Kent Tibbils, vice president of marketing at ASI, a Fremont, Calif.-based Intel distributor, told CRN that with the decision to cancel one- and two-socket versions of the upcoming Cooper Lake processors, Cooper Lake will likely not be a big opportunity for the channel since four- and eight-sockets servers don't see a lot of volume with channel partners.

"Clearly the one- and two-socket processors are where most of the volume is at, and that's kind of the sweet spot for the majority of our customers, especially with all the core counts and everything going up so high on the one- and two-socket solutions," he said.

Intel told ServeTheHome that "customers, including some of the largest AI innovators today, are uniquely interested in Cooper Lake's enhanced DL Boost technology," which includes industry-first support of the bfloat16 instruction set. The company added that it expects "strong demand" with "certain customer segments and AI usages" for deep learning workloads.
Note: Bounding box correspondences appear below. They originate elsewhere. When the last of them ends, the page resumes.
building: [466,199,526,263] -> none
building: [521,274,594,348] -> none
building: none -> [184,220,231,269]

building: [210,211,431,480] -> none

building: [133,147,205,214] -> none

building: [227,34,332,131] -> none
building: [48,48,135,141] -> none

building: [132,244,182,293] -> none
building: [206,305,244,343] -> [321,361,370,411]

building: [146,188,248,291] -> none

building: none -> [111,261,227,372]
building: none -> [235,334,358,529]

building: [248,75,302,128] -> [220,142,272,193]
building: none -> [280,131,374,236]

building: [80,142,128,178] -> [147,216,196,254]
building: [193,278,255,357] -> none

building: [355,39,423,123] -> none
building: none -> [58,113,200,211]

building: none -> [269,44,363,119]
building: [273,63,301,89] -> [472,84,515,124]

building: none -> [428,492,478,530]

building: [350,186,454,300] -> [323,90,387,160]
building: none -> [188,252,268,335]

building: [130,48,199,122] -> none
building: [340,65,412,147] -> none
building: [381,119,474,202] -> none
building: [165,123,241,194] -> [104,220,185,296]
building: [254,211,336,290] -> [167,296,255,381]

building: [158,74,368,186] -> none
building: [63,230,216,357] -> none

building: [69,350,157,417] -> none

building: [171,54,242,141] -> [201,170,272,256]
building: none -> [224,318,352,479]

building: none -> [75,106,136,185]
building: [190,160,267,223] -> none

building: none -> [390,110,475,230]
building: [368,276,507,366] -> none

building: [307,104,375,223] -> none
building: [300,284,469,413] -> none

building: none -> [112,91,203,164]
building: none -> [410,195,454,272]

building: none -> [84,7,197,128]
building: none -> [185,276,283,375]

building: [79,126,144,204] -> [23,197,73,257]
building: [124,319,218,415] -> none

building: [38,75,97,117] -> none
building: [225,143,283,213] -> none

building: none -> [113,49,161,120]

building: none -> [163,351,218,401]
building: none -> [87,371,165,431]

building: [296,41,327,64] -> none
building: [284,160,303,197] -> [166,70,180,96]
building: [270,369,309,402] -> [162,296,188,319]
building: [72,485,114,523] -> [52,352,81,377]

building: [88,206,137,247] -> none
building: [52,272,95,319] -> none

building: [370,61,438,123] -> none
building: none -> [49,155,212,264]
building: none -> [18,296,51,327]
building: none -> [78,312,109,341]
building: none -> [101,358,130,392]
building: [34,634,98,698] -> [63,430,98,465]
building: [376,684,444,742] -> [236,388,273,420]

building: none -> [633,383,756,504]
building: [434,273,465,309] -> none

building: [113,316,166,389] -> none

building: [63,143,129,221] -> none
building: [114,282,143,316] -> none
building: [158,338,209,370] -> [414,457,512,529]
But with Intel's plan to release Ice Lake processors not long after Cooper Lake, Tibbils said, the company likely heard from other customers that they would rather focus investments on Ice Lake than make more of an incremental step from Cascade Lake Refresh, which launched in February, to Cooper Lake.

"It could be that customers would have looked at that and said, 'we're just going to leapfrog this family and just go straight to Ice Lake,'" Tibbils said. "The processor transitions in the server space need to be a little bit longer, because it takes companies a while to do their validation and things like that, so having them go from another to another to another in a relatively short period of time, sometimes it's not the best form of transition for those customers."

But while AMD is ahead of Intel in terms of advanced process technologies and plans to cover every major use case in the data center market with the upcoming EPYC Milan processors, Intel has more of a reputation for the broad applicability of its Xeon processors, according to Tibbils. The distribution executive thinks Intel's Optane DC persistent memory, which goes together with Xeon processors, will also prove to be a competitive advantage for the company.

"It will be interesting to see where Intel goes with Optane, because I think that could be a really big boost for the overall Intel server platform, especially persistent memory, where that becomes usable in some of the hyperscale [market] and other applications that require large pools of data or large amounts of memory," he said.